As someone, somewhere, had decided to award us a week of summer weather we decided we'd better make use of it before it disappears so we arranged to go to King's Lynn for four days.
So, on a hot sunny Wednesday, we set off for a 93 mile journey north to north-west Norfolk which took just over two hours and took us through Braintree, Sudbury, Bury St. Edmunds, Thetford, Mundford and Oxburgh. One wouldn't normally go through Oxburgh on the way from Mundford to King's Lynn but we chose the few miles detour because we wanted to see Oxburgh Hall. Built around 1482 Oxburgh Hall is a moated manor which was always intended as a family home and not a fortress as the crenellations are symbolic fortifications rather than actual.
The main entrance and gatehouse is on the opposite side of the view shown above and the house is arranged around a large open quadrangle where the next picture was taken showing the large impressive gatehouse.
The eyesore deckchairs have been provided by the National Trust who must have been desparate for visitors to notice them.
It is possible to go up onto the roof of the gatehouse if you don't mind the climb up the spiral stairway.
The rooms, as one might expect, are pretty impressive as this view of the West Drawing Room shows although one needs to ignore the strange lady at the far end.
The Library is equally impressive.
The Queen's Room is, as you'd expect, quite large.
But off to the left, out of the picture, is another small side chamber and in the floor of this chamber is a small trapdoor which, when closed, blends in with the tiled floor. However, when opened, this trapdoor gives access to the Priest Hole. Because of the Catholic faith of the Bedingfeld family, a Catholic priest may have had to hide within the small disguised room in the event of a raid.
The entrance is just large enough for a person to slip through and this is all that there is inside. I am sitting on one of two benches with the other showing to my left and the brick slope on the far side of the floor is the only way in and out. Calling it a room, even a small room, is stretching the imagination somewhat. Getting in, and out, is not easy and it reminded me of my caving days. When I came out Amanda went in. We both survived.
If the King's men (soldiers) turned up unannounced then any visiting priest would have had to get in here quickly and possibly stay there for a few days. There is no toilet and no light so don't even think about it but it was better than being dead.
On a lighter note there is a very impressive flower border in the grounds.
It was an interesting and enjoyable visit but now we must go onward to King's Lynn. We arrived in King's Lynn at our B&B at around mid-afternoon and settled in then decided to have an initial short exploration leaving tomorrow, Thursday, as our main exploration day for the town.
A short way from our B&B was a public park called The Walks and we knew that within the park was the 15th century Red Mount Chapel. It is unique and no other building like it can be found. It was built to contain a relic of the Virgin Mary but was also used by pilgrims on their way to Walsingham.

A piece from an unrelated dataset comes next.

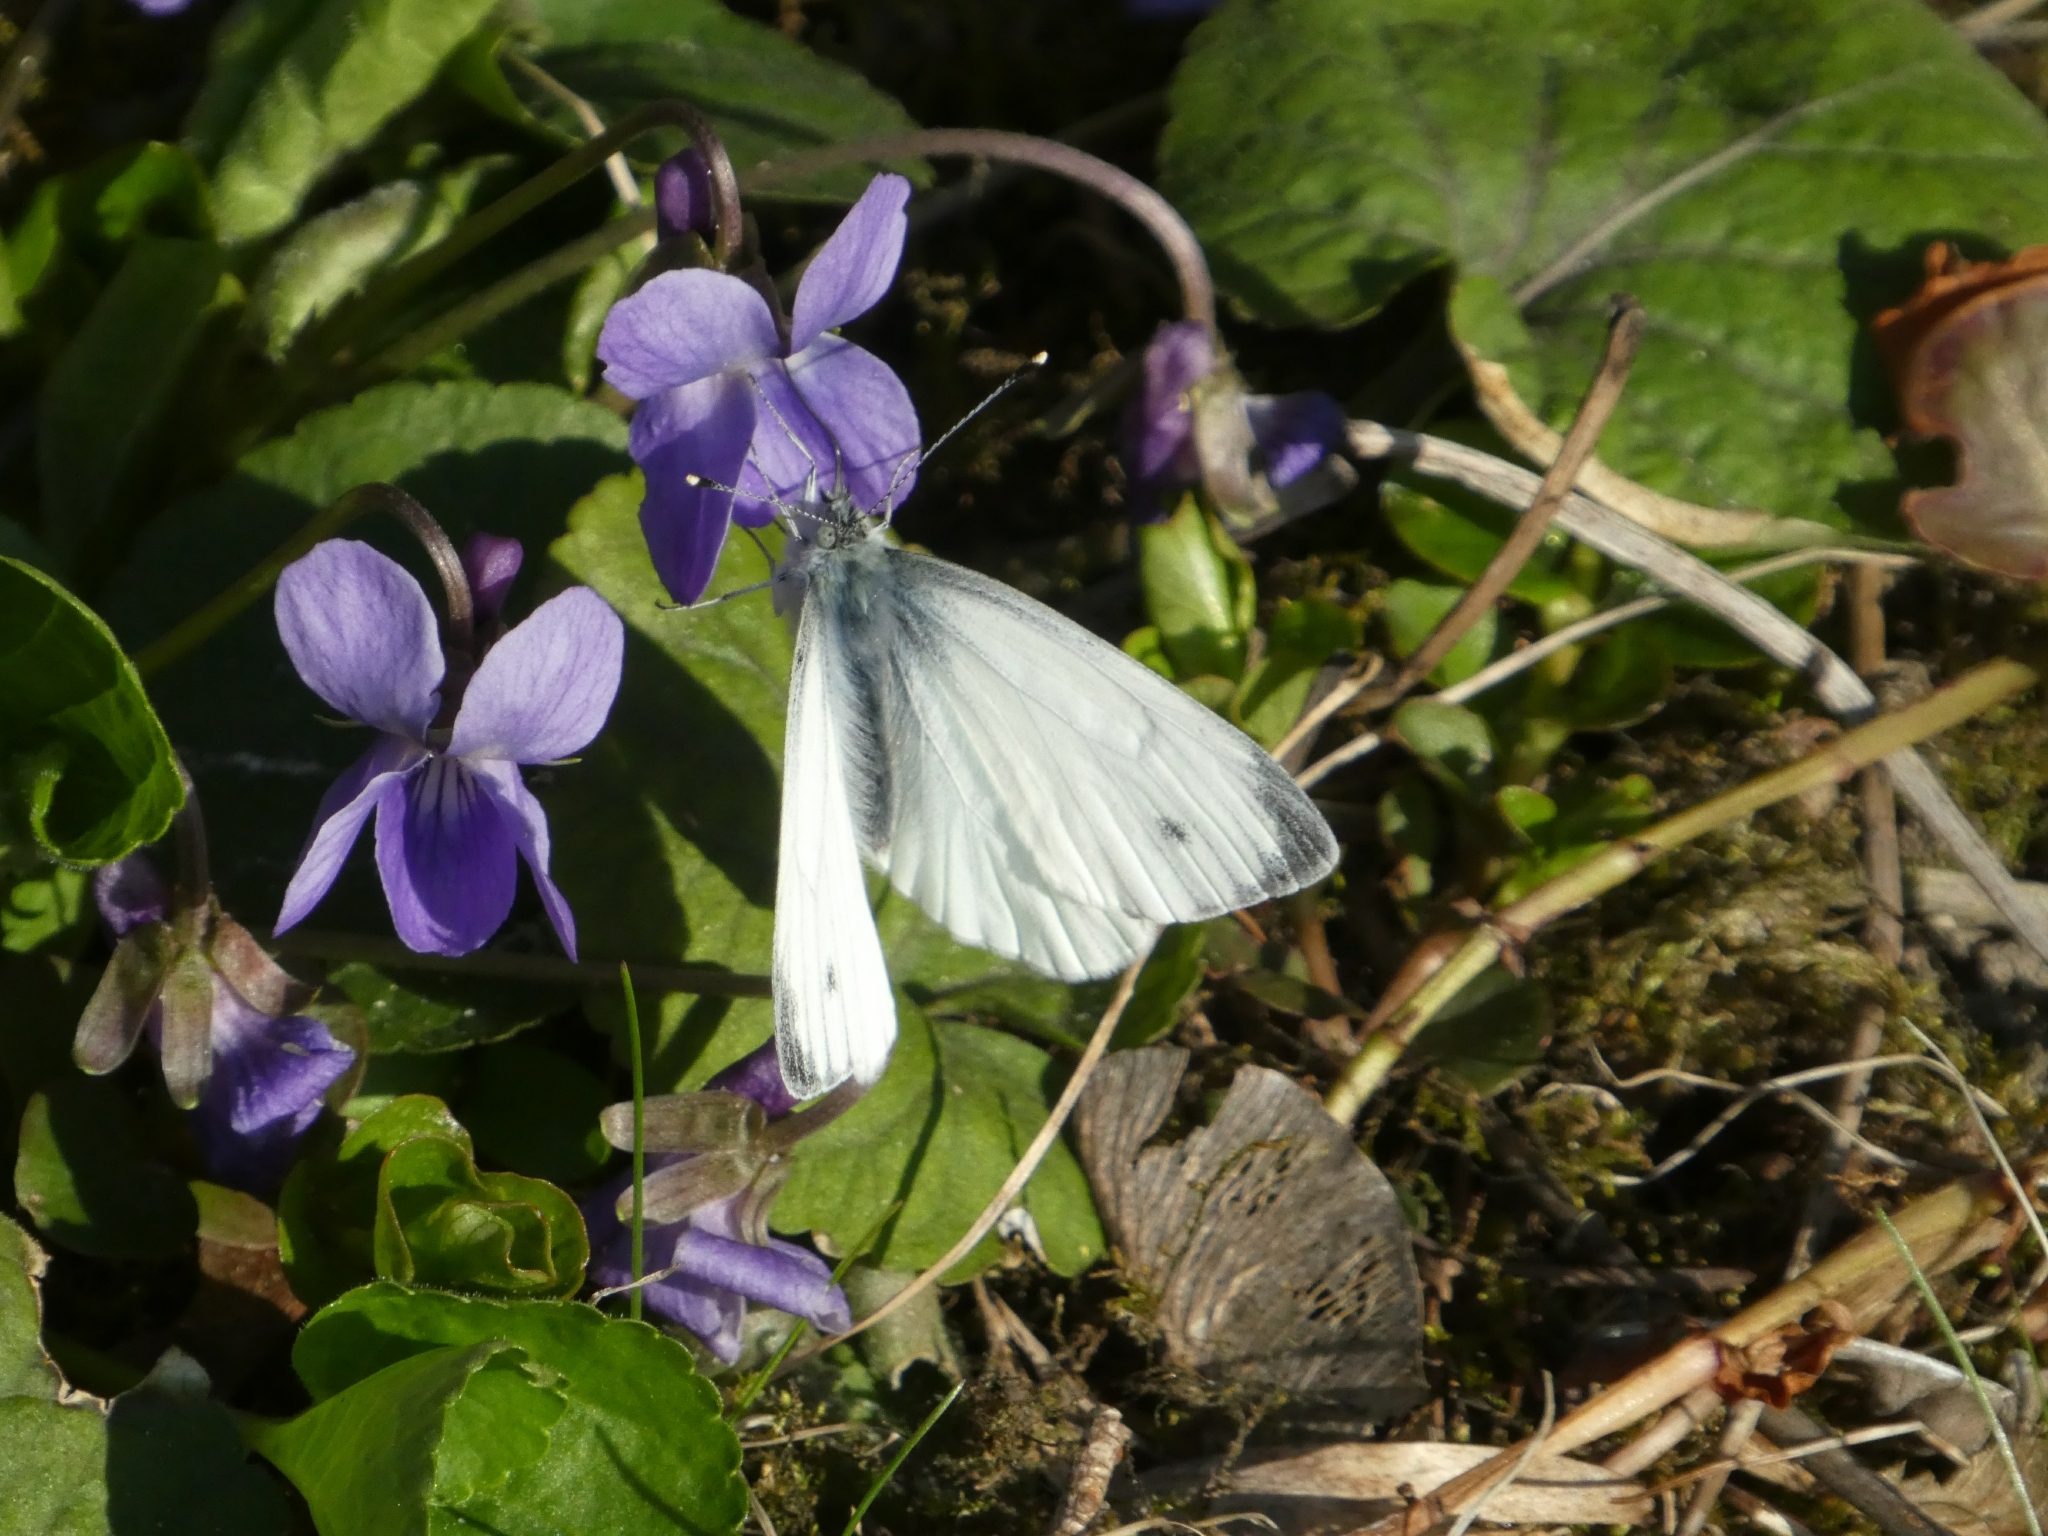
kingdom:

Built on instructions from the prior of Lynn the inner core is divided into 3 storeys and there is an additional cross-shaped ashlar building in Ancaster stone on top.
A strange place indeed which Pevsner described as one of the strangest Gothic churches in England.
Moving towards the river to the west end of The Walks we crossed the road into another small park known as Tower Gardens. In this park is the Greyfriars Tower which is all that is left of a Franciscan Monastery. Take no notice of the strange woman at the base of the tower she seems, somehow, to get into a lot of my photographs.
Henry VIII had all such monasteries demolished but the tower at Lynn was left untouched because it was considered to be a useful seamark by sailors entering the town and is still clearly visible on the town's skyline to this day.
You can see from this model just where the tower fitted in.
We moved further towards the river looking for the Tourist Information Centre so that we could get a free street plan of the town. We knew that it was located in the Customs House and eventually we spotted it.
Situated on the edge of Pur Fleet this building started life in 1683 as a merchant exchange but was bought by the Crown in 1717 for £800 and occupied by HM Customs and Excise until their move to a central office at Ipswich in 1989. It is now occupied by the local TIC. Pur Fleet runs into the River Great Ouse just behind the camera.
We'd had enough by this stage so having collected our free street plan of the town we headed back to our B&B. We'll be back in this area tomorrow.